Vibrio cholerae is a major human pathogen and the causative agent of the life-threatening diarrheal disease, Cholera. V. cholerae"s lifestyle is tightly linked to bacteriophages (or short phages), which are viruses that infect bacteria. Unlike lysogenic phages, such as phage CTXφ, which has a major impact in the development of toxigenic V. cholerae strains, lytic phages control cholera outbreaks by diminishing V. cholerae populations in the environment. One of these lytic phages, the vibriophage N4 (Podoviridae family), is able to infect and lyse various V. cholerae variants, however, the underlying molecular mechanisms are currently unknown.
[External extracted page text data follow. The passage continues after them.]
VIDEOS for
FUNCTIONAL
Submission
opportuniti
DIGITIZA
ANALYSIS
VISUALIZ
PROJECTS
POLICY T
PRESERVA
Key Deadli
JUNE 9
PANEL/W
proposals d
In this project, we identified and characterized host factors required for N4 infection of V. cholerae, as well as defense mechanisms that inhibited this process. To this end, we employed a recently developed library of synthetic sRNA variants that we harnessed to screen for phage-resistance. Indeed, using high-throughput sequencing, we discovered and validated several sRNAs providing phage-resistance. Follow up experiments identified resistance mechanisms that either inhibited phage adsorption or interfered with different functions of the phage infection process.
Detailed characterization of the interactions of a highly abundant sRNA variant with its respective target transcripts revealed a role of the V. cholerae"s O-antigen lipopolysaccharide (LPS O-antigen) in the N4 phage adsorption process. Additionally, the resistance provided from other sRNA variants indicate their involvement in downstream regulatory processes occurring after phage DNA entry in the cell. Our data demonstrates that synthetic sRNAs are a powerful tool to characterize phage-host interactions and the mechanisms underlying phage resistance.